In today's less Wonk-ish venues....
The Chicago Tribune's Neil Milbert looks at today's semifinal games here.

Wonk back!
Don't just mutter ineffectually; email me!

Meaningful games? Never on a Sunday?
What's up, Wonk,

OK, I'll be quick. I'm biased towards Wisconsin but why don't these conference championship games mean anything? Last year, Wisconsin WON the Big Ten tourney and it didn't affect their seeding at all. In fact, they were stuck playing one of the top teams in the nation, Pitt, in the second round. To go to the Final Four, the Badgers would have had to beat three top ten teams, while they themselves were #12, if I remember correctly.

Name another team that highly-ranked that had that tough of a road to the Final Four. Never. Then the selection committee said that the Sunday games actually meant nothing. Their bracket was already filled out. What a waste!
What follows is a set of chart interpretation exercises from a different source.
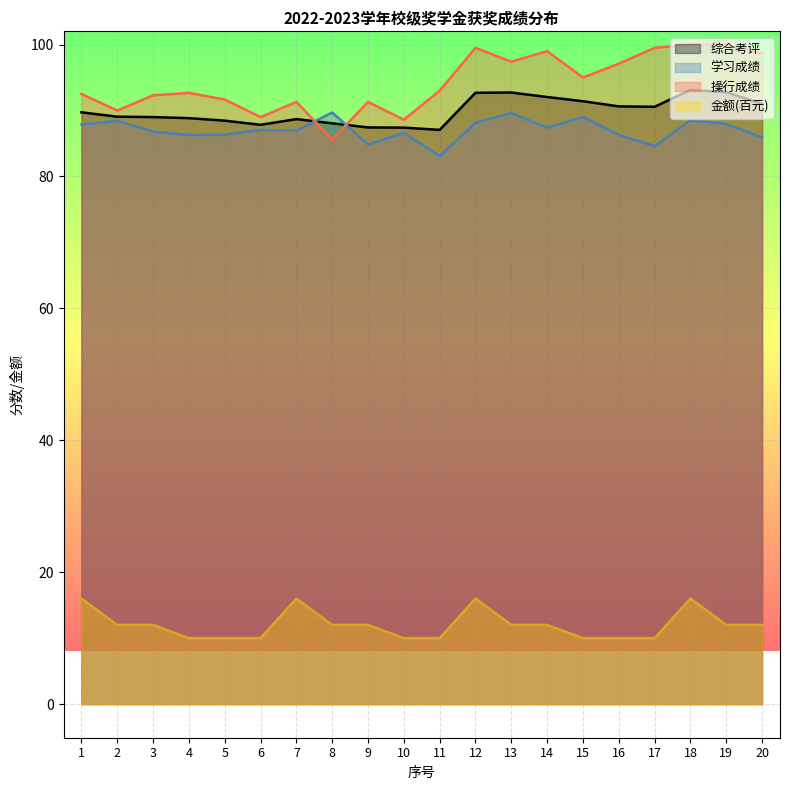

At which label does 金额(元) reach its peak?

1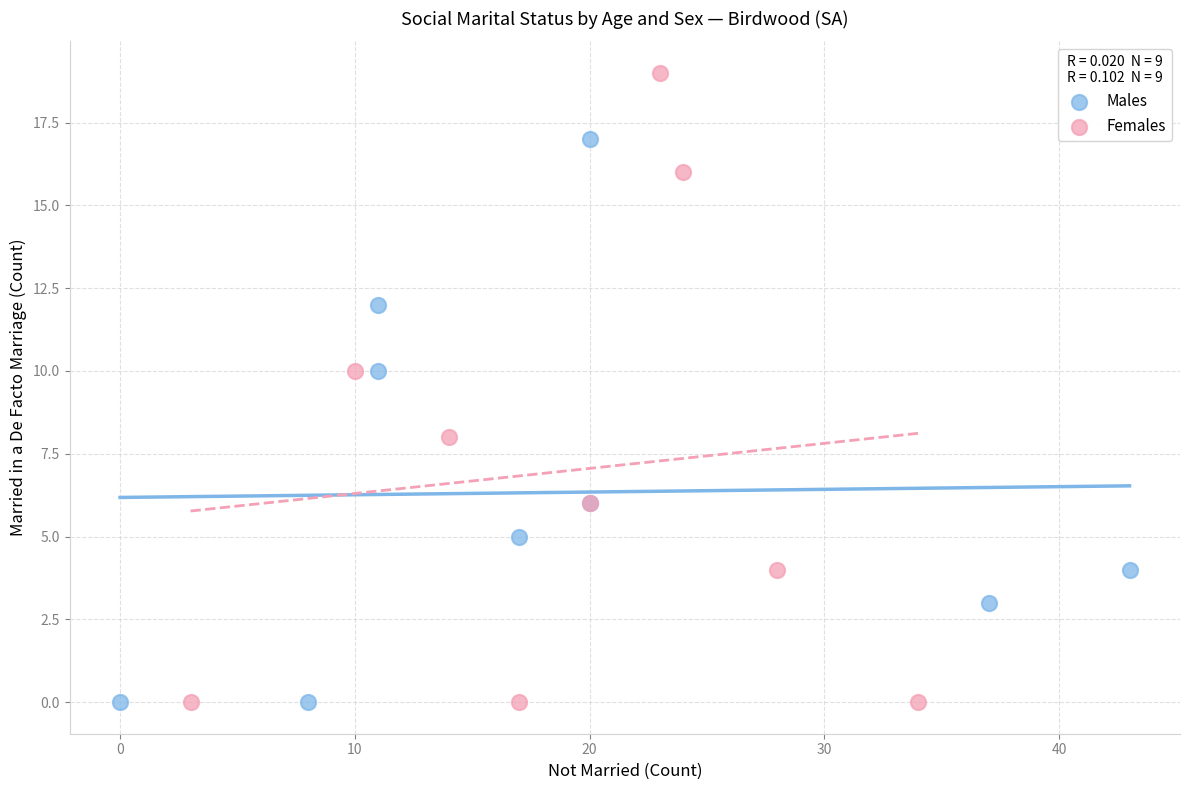

What are all the series names shown in the legend?

Males, Females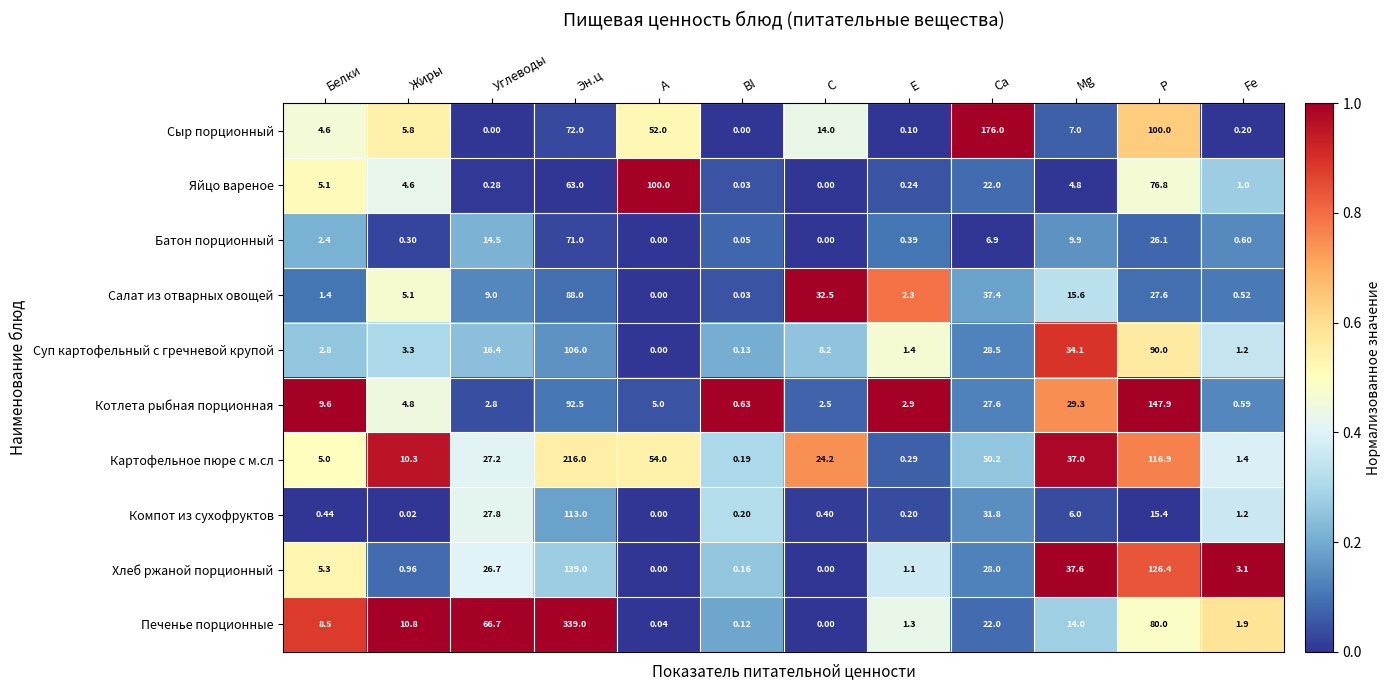

At which label does Суп картофельный с гречневой крупой reach its peak?

Эн.ц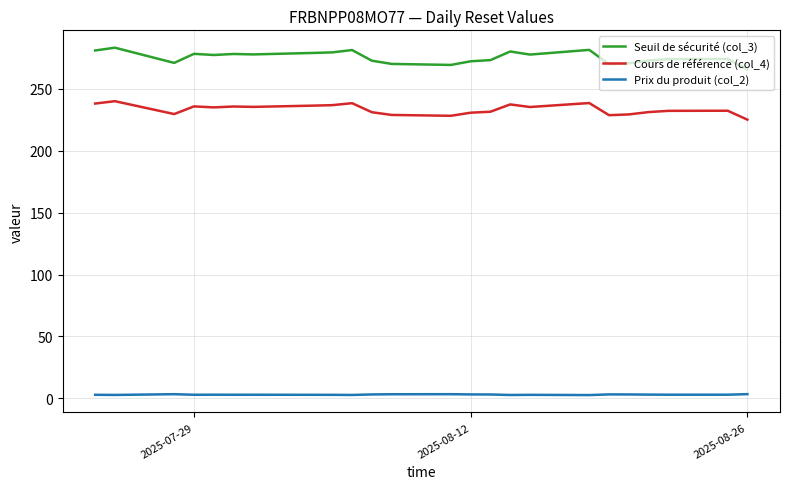

How many lines are shown in the chart?

3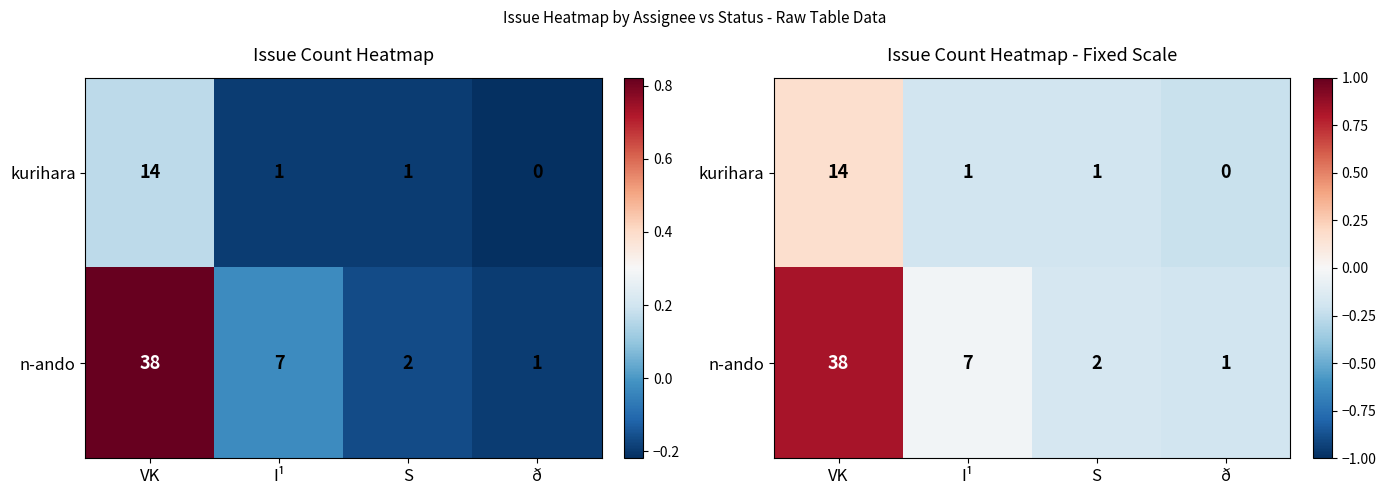

Between I¹ and S, which series saw the biggest shift?

n-ando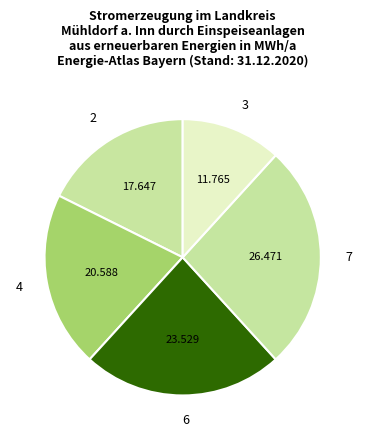

Is there a majority slice in this chart?

No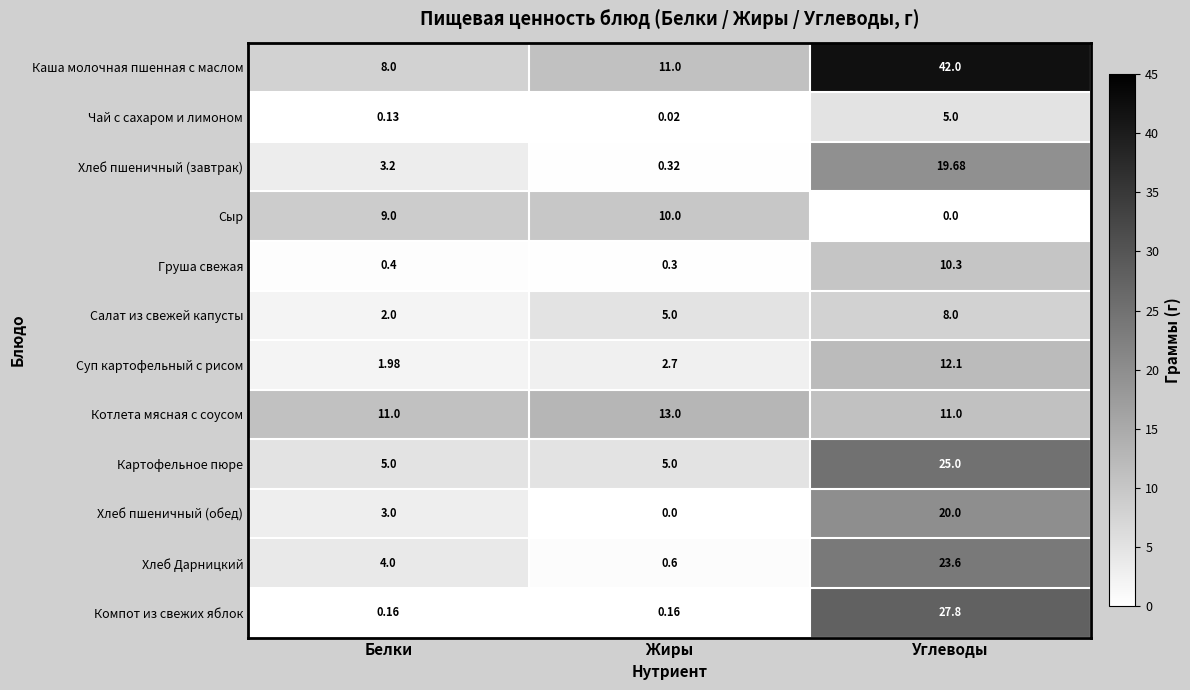

At how many categories does at least one series exceed 3?

3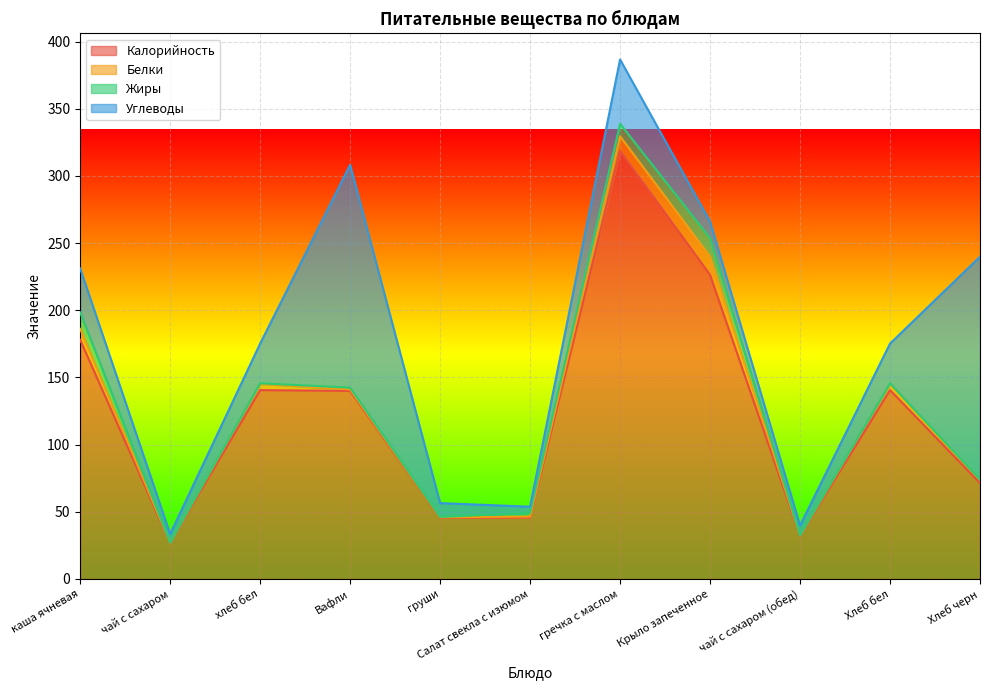

What are all the series names shown in the legend?

Калорийность, Белки, Жиры, Углеводы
So why weren't changes made for this year? Teams are penalized for losing in the first round in the big tourneys(Maryland, you're going to the NIT, deal with it) so why not reward teams for doing well? Or shifting those tournaments up a day... or moving the selection show back two hours? Is this that hard?

Brent S.

Thanks, Brent! As for moving things around: the Big Ten title game is where it is because CBS and the Big Ten like it there. And the selection show won't move, particularly not with the advent of the 64-65 game meaning those two teams have just 48 hours to get to Dayton after they hear the news.

Maybe when the contract with CBS is up for renewal we'll see some changes. Until then, you're correct: tomorrow will mean nothing as far as seeding.